The air-launched AS-20 Kayak version was scheduled to become part of ordnance in 1994. The Kh-35U is intended to serve as weapon of practically all tactical naval aircraft, also of ZOP on the Tu-142 long-range aircraft (eight missiles on two positions, four per position, under the wings) and carrier-based Ka-27 helicopters (four missiles). Air-launched versions can conduct purely sea-skimming attacks or may conduct a high altitude search then enter a sea-skimming terminal phase.
Also available is an IC-35 flying target simulator for training a ship's air defense team in destroying missiles of this class. The "Zvezda" product line includes a variant of the Kh-35 missile which operates with thermal-imaging rather than radar guidance during the final flight stage.

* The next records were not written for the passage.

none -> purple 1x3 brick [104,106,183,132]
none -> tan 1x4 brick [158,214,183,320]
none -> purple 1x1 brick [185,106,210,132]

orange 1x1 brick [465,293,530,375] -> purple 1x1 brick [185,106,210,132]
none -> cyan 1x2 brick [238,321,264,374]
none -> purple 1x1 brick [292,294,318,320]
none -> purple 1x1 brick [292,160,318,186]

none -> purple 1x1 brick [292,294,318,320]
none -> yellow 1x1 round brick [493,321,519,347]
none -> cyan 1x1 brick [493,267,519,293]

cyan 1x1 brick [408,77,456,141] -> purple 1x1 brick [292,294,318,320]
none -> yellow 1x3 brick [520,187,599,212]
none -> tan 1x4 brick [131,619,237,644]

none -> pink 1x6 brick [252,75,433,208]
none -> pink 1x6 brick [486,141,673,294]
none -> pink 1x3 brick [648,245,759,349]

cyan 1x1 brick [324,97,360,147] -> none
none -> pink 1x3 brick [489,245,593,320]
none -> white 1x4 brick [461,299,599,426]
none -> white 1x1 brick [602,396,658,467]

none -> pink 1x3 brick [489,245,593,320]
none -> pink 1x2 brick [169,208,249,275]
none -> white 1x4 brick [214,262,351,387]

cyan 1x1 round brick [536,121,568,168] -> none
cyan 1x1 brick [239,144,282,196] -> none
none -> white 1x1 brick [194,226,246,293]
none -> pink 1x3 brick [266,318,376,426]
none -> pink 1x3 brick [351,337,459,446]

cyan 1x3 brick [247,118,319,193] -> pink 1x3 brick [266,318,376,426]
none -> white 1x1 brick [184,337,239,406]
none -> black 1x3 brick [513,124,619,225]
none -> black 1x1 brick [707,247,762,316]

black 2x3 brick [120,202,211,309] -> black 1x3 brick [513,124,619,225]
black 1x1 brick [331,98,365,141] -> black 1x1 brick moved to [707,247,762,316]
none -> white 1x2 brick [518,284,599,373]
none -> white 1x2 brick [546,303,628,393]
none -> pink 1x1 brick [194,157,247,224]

The Zvezda Kh-35U (Russian: ?-35?; AS-20 'Kayak') is the jet-launched version of a Russian subsonic anti-ship missile. The same missile can also be launched from helicopters, surface ships and coastal defence batteries with the help of a rocket booster, in which case it is known as Uran ('Uranus';SS-N-25 'Switchblade'; GRAU 3M24) or Bal ('Baal';SSC-6 'Stooge';GRAU 3K60). It is also nicknamed Harpoonski for its similarity to the AGM-84 Boeing Harpoon. It is designed to attack vessels up to 5000 tons.
The mobile coastal missile system BAL-E equipped with Kh-35 Uran (SS-N-25 'Switchblade', 3M-24) anti-ship missiles is intended for:
- maintaining control over strait zones and marginal waters
- protecting naval bases and other coastal military installations
- protecting coastal areas exposed to risk of seaborne assault
- gaining dominance on the sea within missiles' kill zone.
The Bal-E mobile coastal missile system with the KH-35 type anti-ship missile was developed on the order of the Russian Navy in the late 1990s and adopted for service in 2008. The system consists of a self-propelled command control and communications centre, self-propelled launchers, a transport and reloader machine and communications vehicle, a total of up to 11 special vehicles. The coastal missile system is capable of hitting targets at ranges up to 120 kilometers at any time and under any weather conditions. The time of deployment after a march - 10 minutes, cruising range - 850 kilometers, ammunition - 64 missiles, the number of missiles in one salvo - 32. By 2015 the maximum range of the 3K60 'Ball' coastal defense system, featuring the Kh-35U missile, had been upped to 300 km.